ReviewsBattery – Martial Law (Punishment 18 Records)

Battery – Martial Law (Punishment 18 Records)

Primal thrash – the essence of the genre – sadly got lost as the movement gained mainstream attention during the first wave of the late 80’s (Testament’s “The Ballad” ring any bells, or Exodus’ Force of Habit). Only natural given the chew it up/ spit it out nature of major media and major label exposure we suppose. It’s great though to hear acts like Denmark’s Battery stepping up to the plate and getting back to the heart of the movement through their recordings. Following up the fundamental ferocity of 2014’s Armed with Rage, the second full-length Martial Law sees a drum stool shift in Jonas Thygesen replacing one of the founders Andreas Joen – but have no fear, the quintet has not relinquished the speed, adrenalized riffing, and manic vocal with gang supplementation to stir the pit and bash bodies.

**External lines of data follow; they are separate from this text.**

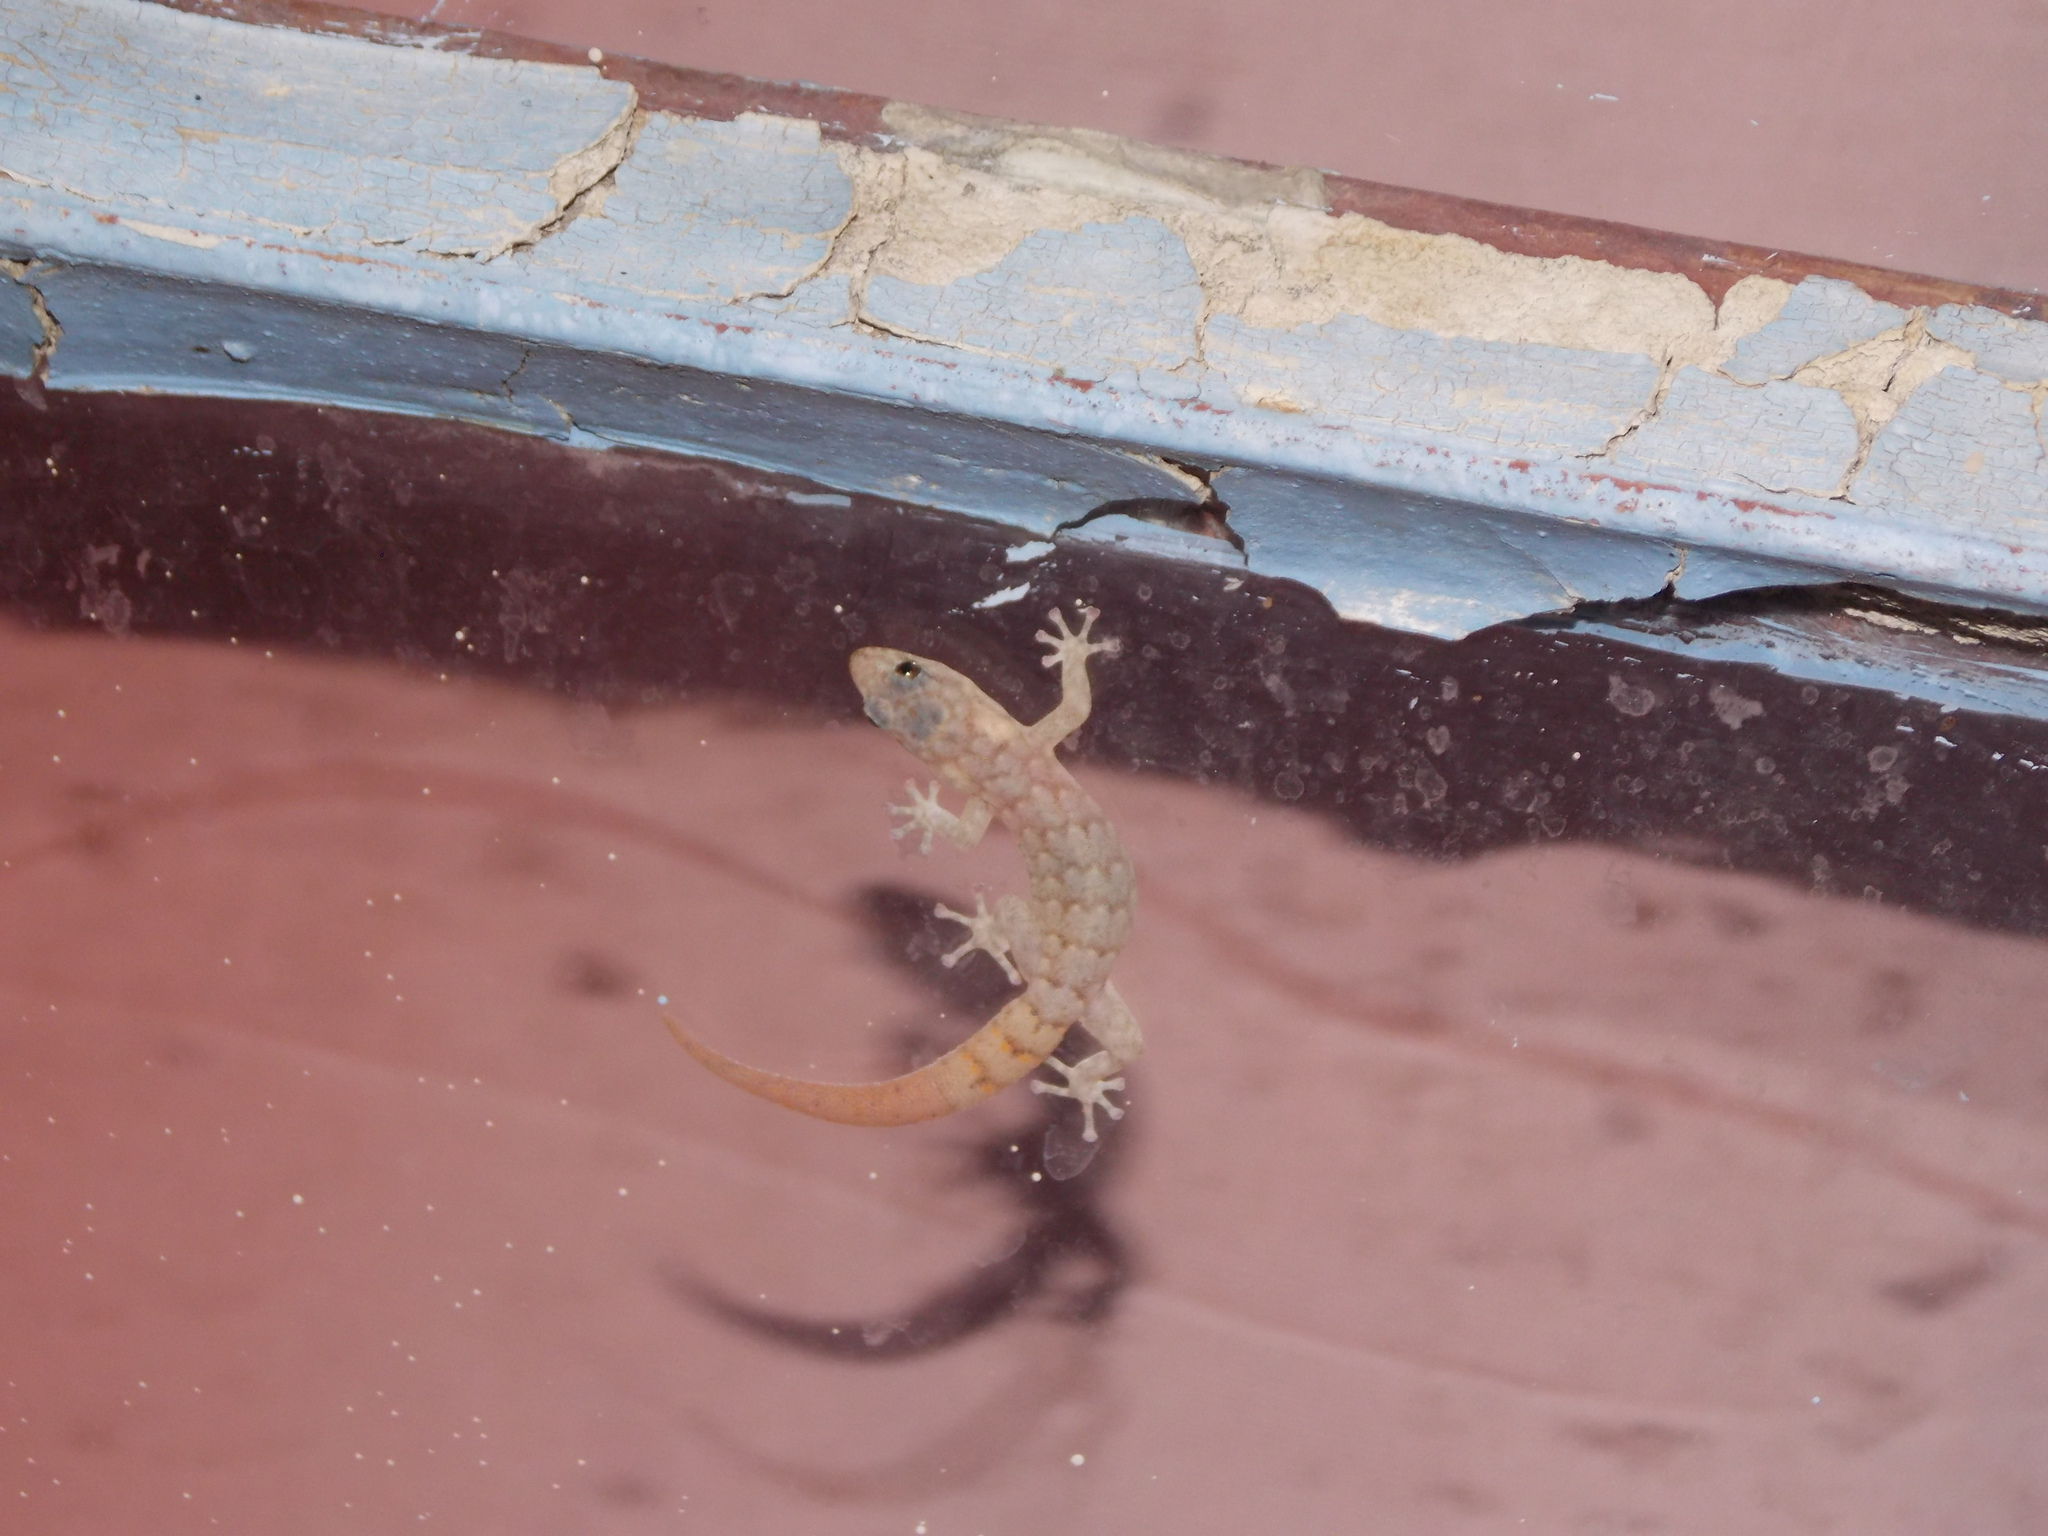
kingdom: Animalia
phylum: Chordata
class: Squamata
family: Gekkonidae
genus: Goggia
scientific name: Goggia hexapora
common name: Cedarberg dwarf leaf-toed gecko
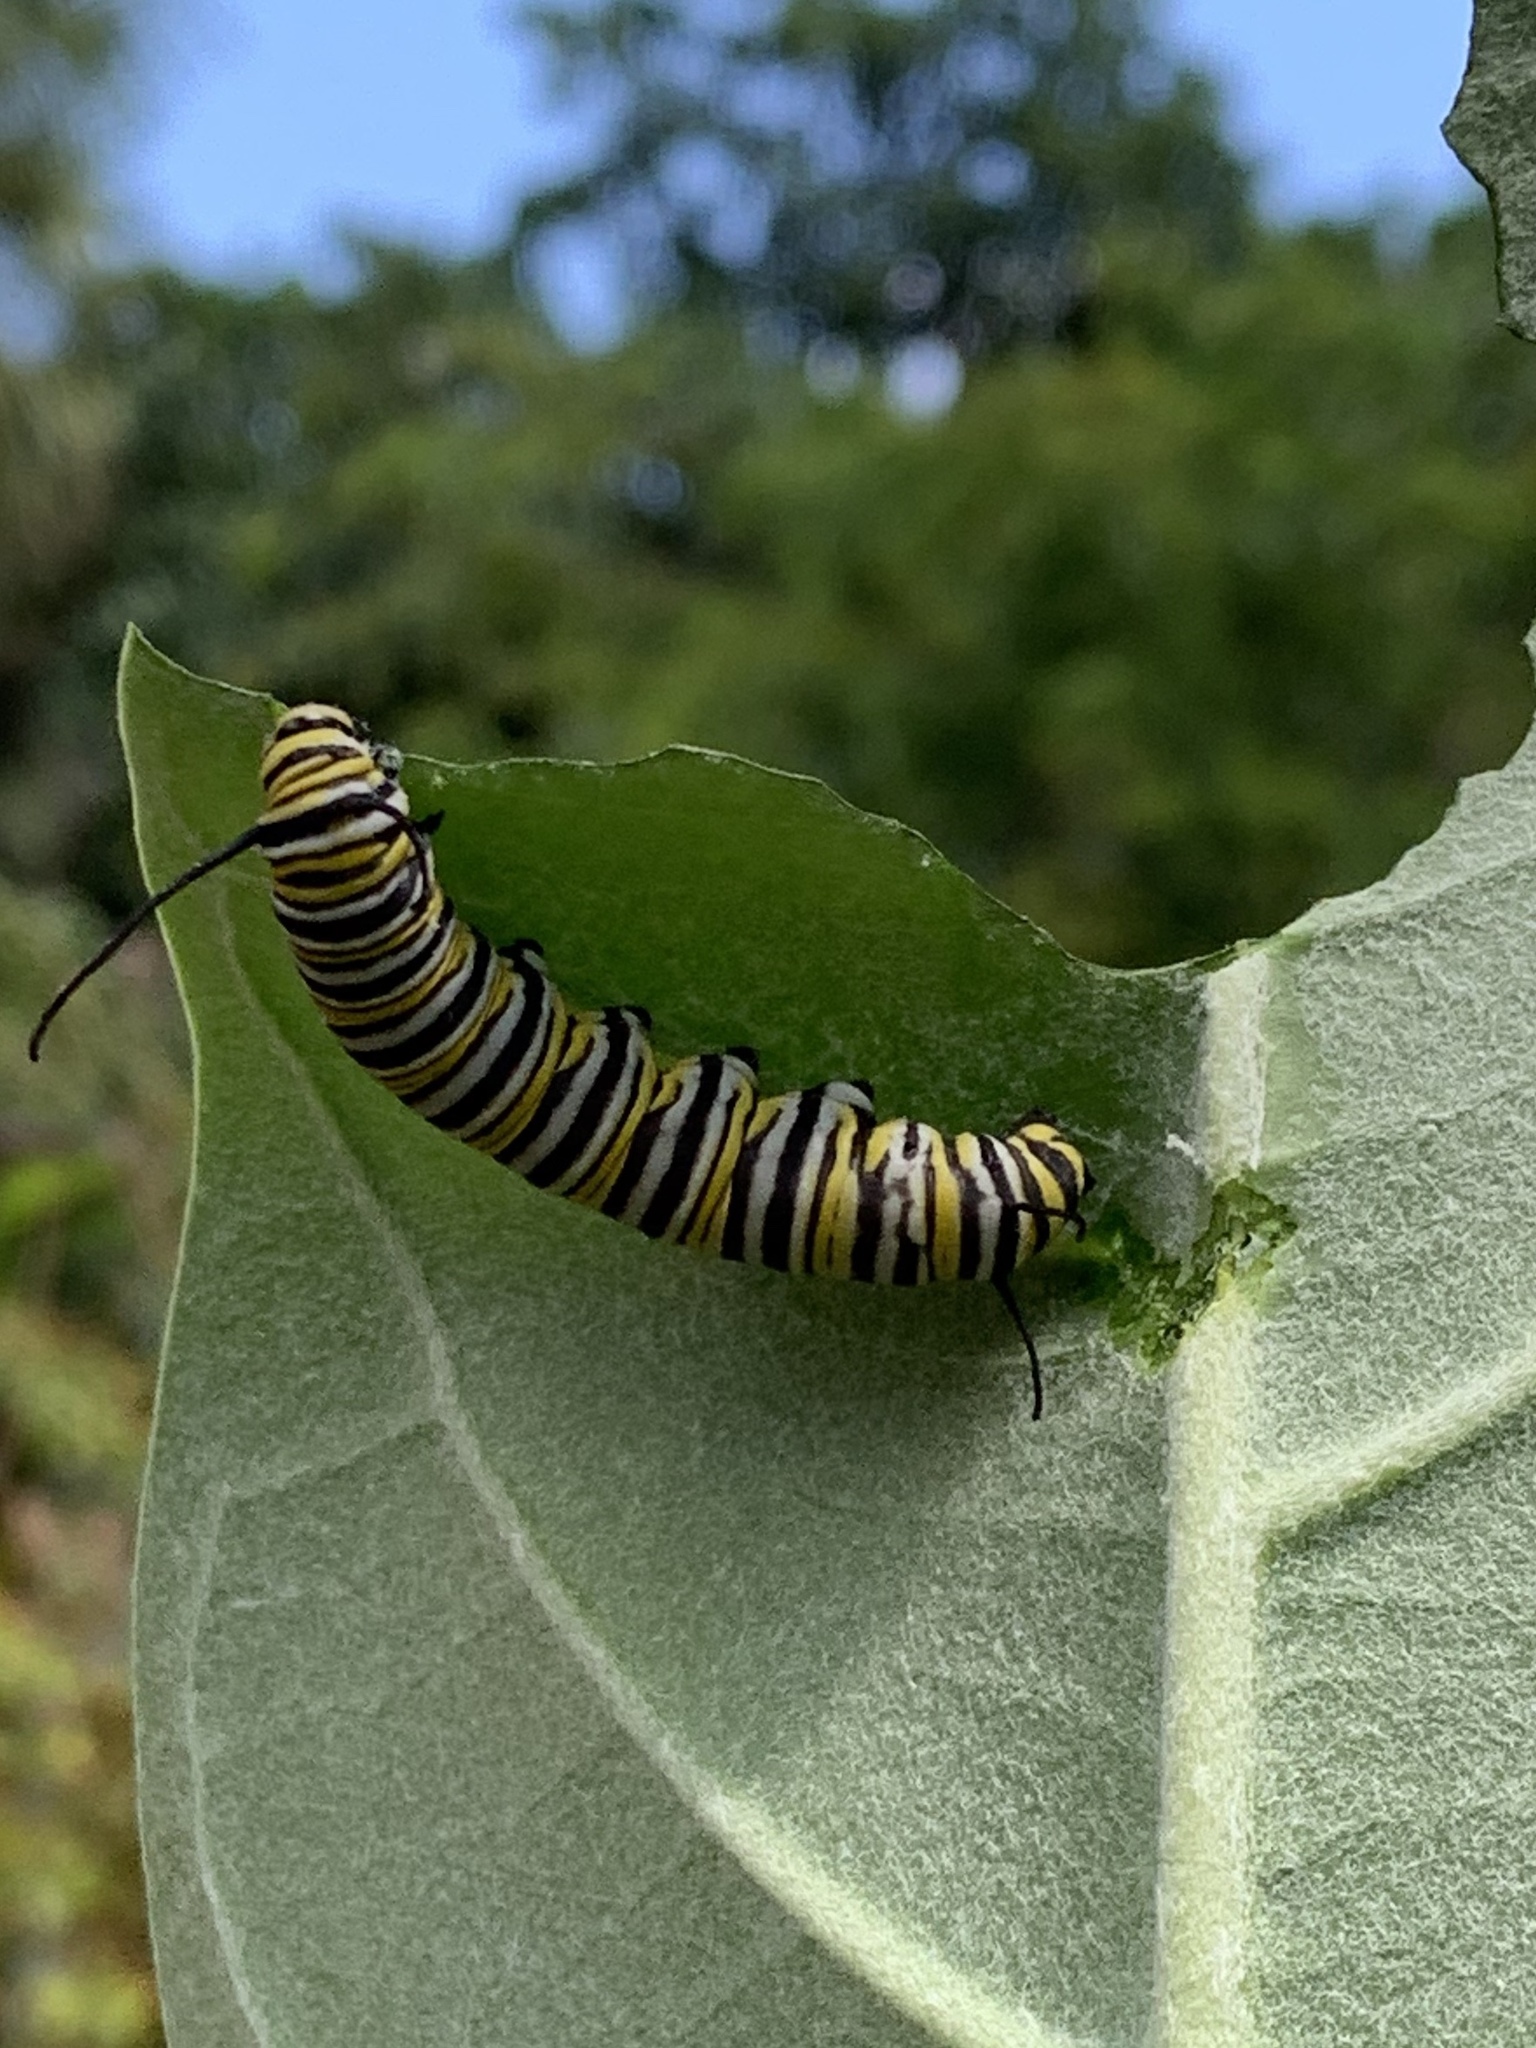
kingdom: Animalia
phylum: Arthropoda
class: Insecta
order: Lepidoptera
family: Nymphalidae
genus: Danaus
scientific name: Danaus plexippus
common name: Monarch
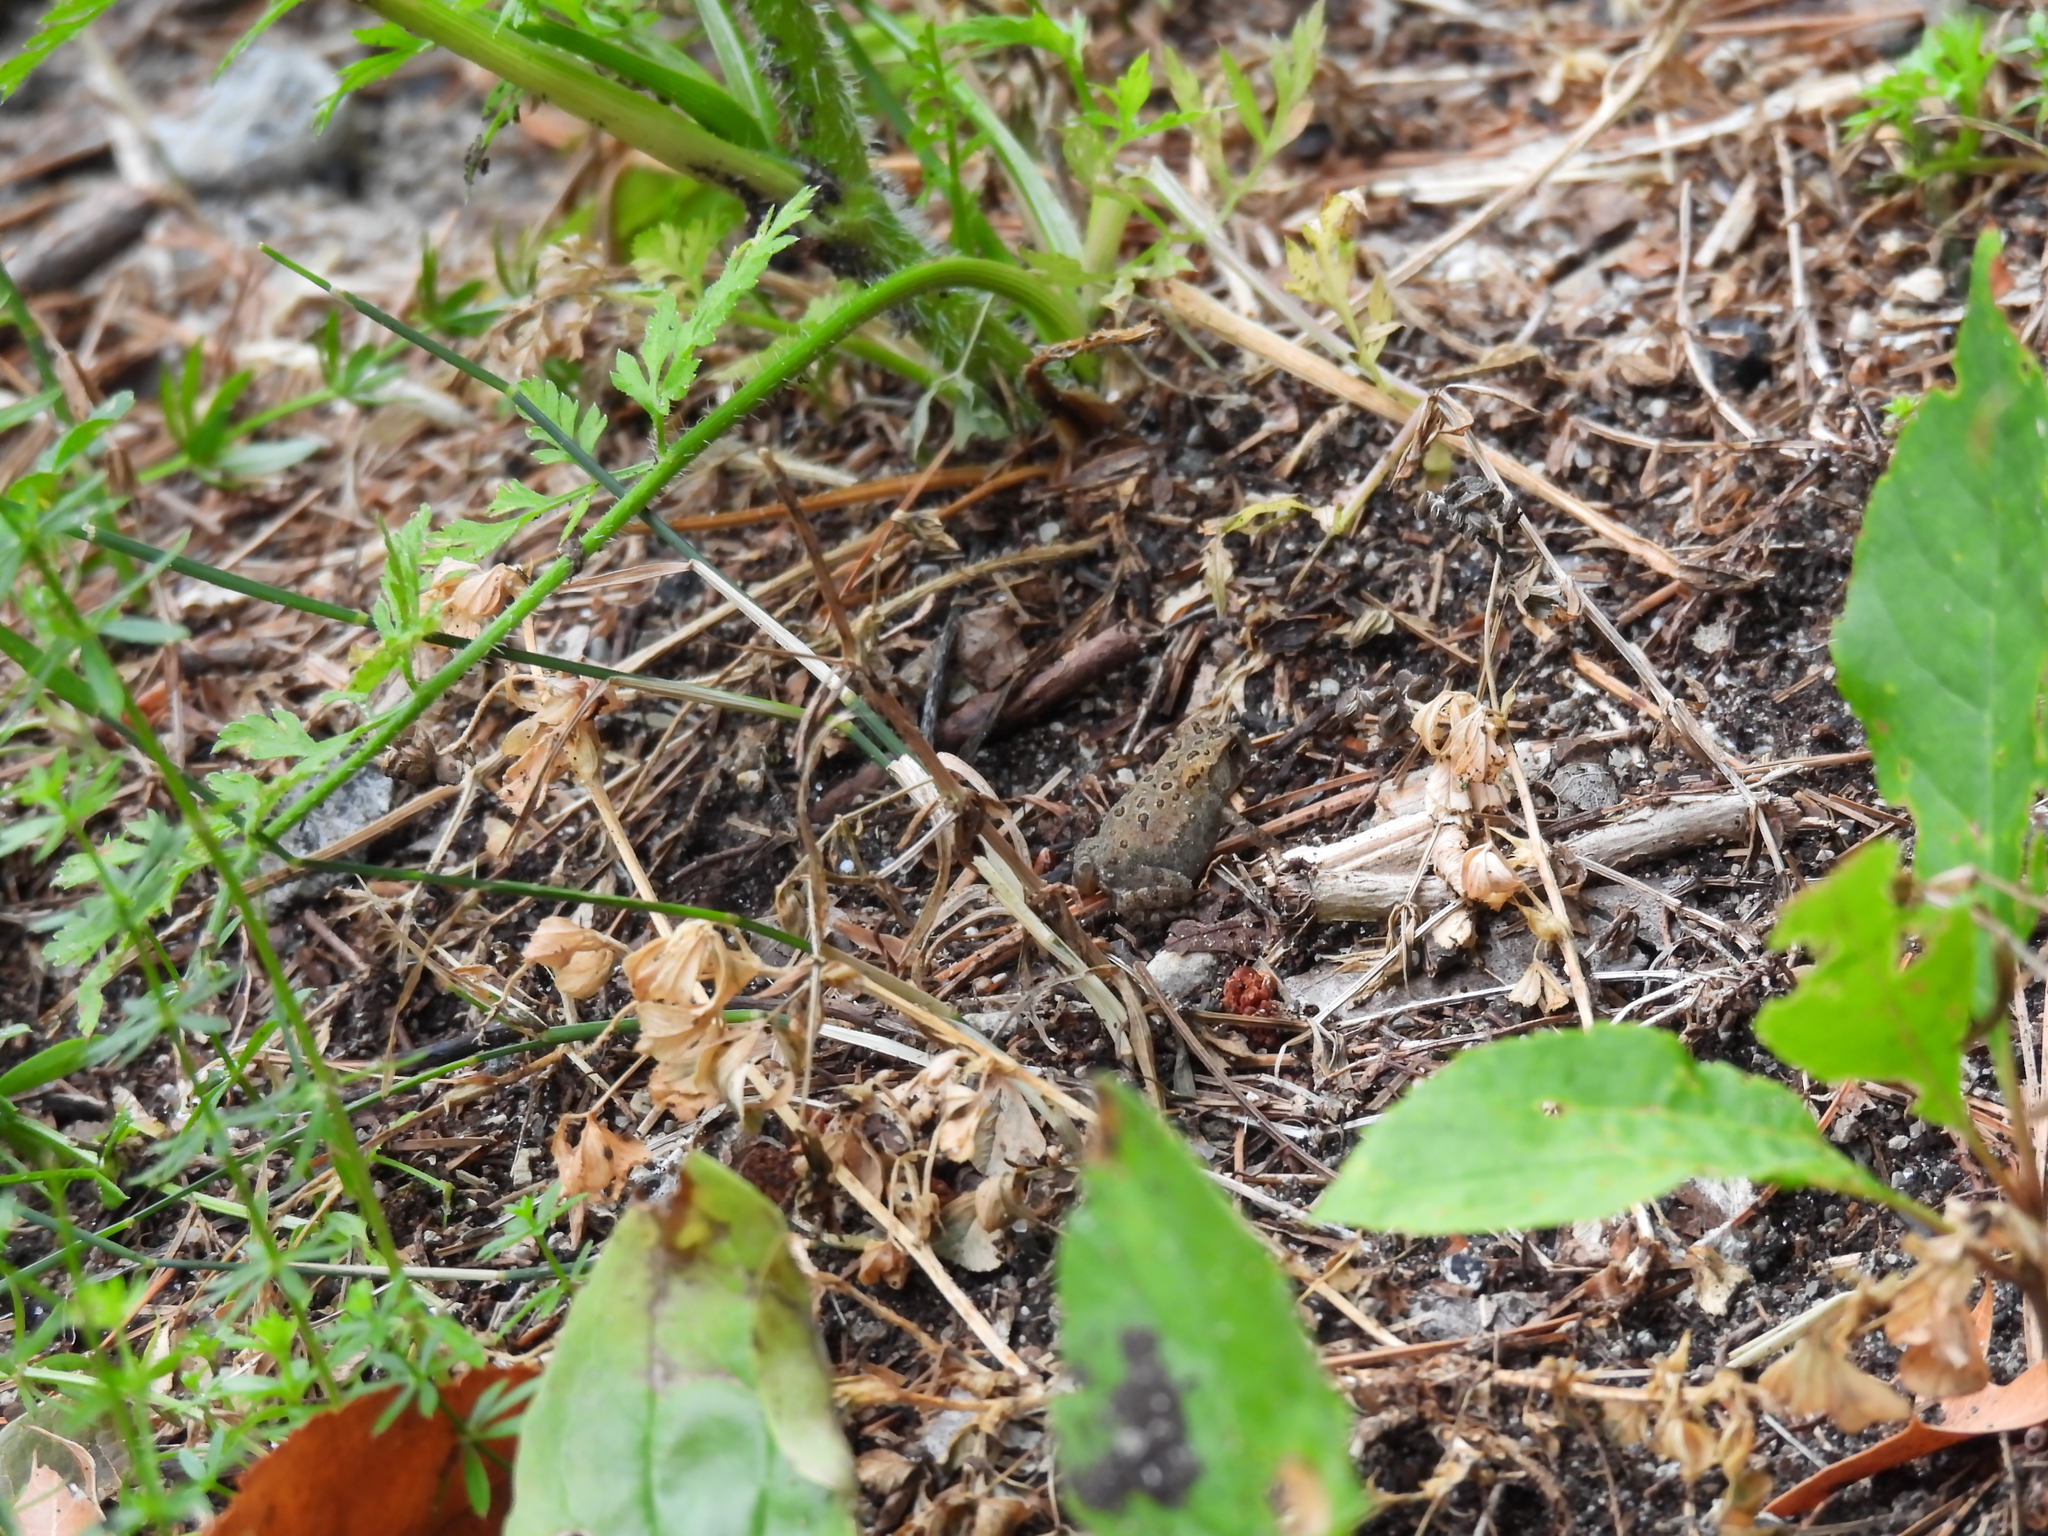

Frantic Jeppe Campradt leads that appear to go over the rails make “Kukulkan” an early favorite, the Overkill-ish bass as upfront as the slice and dice axe riffs recall prime time Razor affinity, although the call and response gang background vocals scream late 80’s Bay Area Vio-lence. When Battery chooses to decelerate, the effect becomes catchier and hook-oriented, as there are sections of “2083” where flipping between mid-tempo runs and semi-tribal strains allows for deeper connection and probable audience annihilation. You can also tell there’s a bit of a punk and death vibe going on through the rhythm section work of instrumental “Forced Retaliation”, where bassist Jannick Nielsen gets full force progressive props to keep up with the hyper-paced neck action of Jökull Johannesson and Mr. Campradt. Singer Chris Steel takes his vo-kills to the max, letting out some maniacal screams and low growls throughout the record – check out “Evil Offspring” and “The Rapture” from some of his sinister deeds on the microphone.

Another record that sounds more analog than digital (the snare snap and guitar tone send smoke signals from 1985), Martial Law delivers ten tracks and 33 minutes of aggressive thrash without any commercial aspirations in sight. Just the way the denim and leather brigade would want.